Exercise objective:
Decide whether each of these statements agrees with the public message below, answering yes or no and quoting the words of the message that settle it. 1. The writer had known about the commenter's blog for a long time. 2. The commenter appears to believe Oswald was framed for shooting JFK. 3. The writer read enough to learn the precise details of the argument with "Hondo".

Study text:
• • •
A Public Message to A One-Time TAH Commenter
It has come to my attention that a recent commenter – using the screen name “Ralph Cinque” – apparently thinks I am someone I am not.
Well, that’s happened before and is nothing new. But this particular case seems to be a bit different.
“Ralphie-boi” above appears to have a blog – which I’d never heard of until someone told me about it the other day. Nothing new about that, either.
From a single quick – and first-time – look at his blog after its existence was brought to my attention the other day, “Ralphie-boi” seems to be of the opinion that Oswald was framed for shooting JFK. Hey, it’s still a free country; everyone is entitled to their opinion.
“Ralphie-boi” also apparently has been having a running argument on his blog with some individual using the screen name or nom de plume “Hondo”. The argument relates to the JFK assassination in some way; I didn’t bother to read enough of Ralphie-boi’s “scholarly work” to determine the precise details of that argument.
• • •
Collection entries:
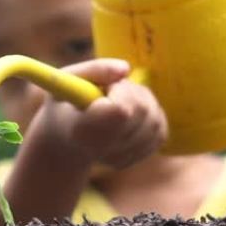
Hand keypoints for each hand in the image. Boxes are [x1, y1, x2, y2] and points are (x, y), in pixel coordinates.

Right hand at [39, 58, 167, 170]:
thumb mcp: (67, 80)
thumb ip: (94, 70)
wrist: (68, 140)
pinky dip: (146, 114)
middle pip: (141, 109)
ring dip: (139, 101)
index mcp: (82, 130)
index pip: (120, 112)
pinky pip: (160, 126)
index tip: (104, 89)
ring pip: (153, 117)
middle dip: (128, 92)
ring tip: (115, 102)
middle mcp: (104, 150)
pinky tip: (126, 117)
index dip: (118, 94)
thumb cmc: (65, 105)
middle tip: (107, 91)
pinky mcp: (144, 154)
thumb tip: (126, 69)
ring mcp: (126, 155)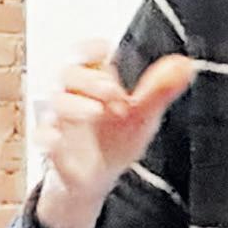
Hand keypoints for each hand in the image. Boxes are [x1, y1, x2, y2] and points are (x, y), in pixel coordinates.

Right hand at [35, 42, 194, 227]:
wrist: (99, 178)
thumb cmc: (117, 137)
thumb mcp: (143, 114)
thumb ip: (160, 90)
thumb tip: (186, 64)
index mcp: (94, 81)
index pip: (84, 54)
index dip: (90, 48)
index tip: (105, 50)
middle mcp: (73, 95)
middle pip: (68, 73)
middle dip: (90, 79)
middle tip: (115, 92)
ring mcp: (60, 121)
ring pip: (55, 102)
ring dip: (75, 104)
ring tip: (98, 111)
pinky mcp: (51, 149)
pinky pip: (41, 138)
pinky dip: (47, 137)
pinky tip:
• • •
Written answer:
1. No: "which I’d never heard of until someone told me about it the other day"
2. Yes: "seems to be of the opinion that Oswald was framed for shooting JFK"
3. No: "I didn’t bother to read enough of Ralphie-boi’s “scholarly work” to determine the precise details of that argument"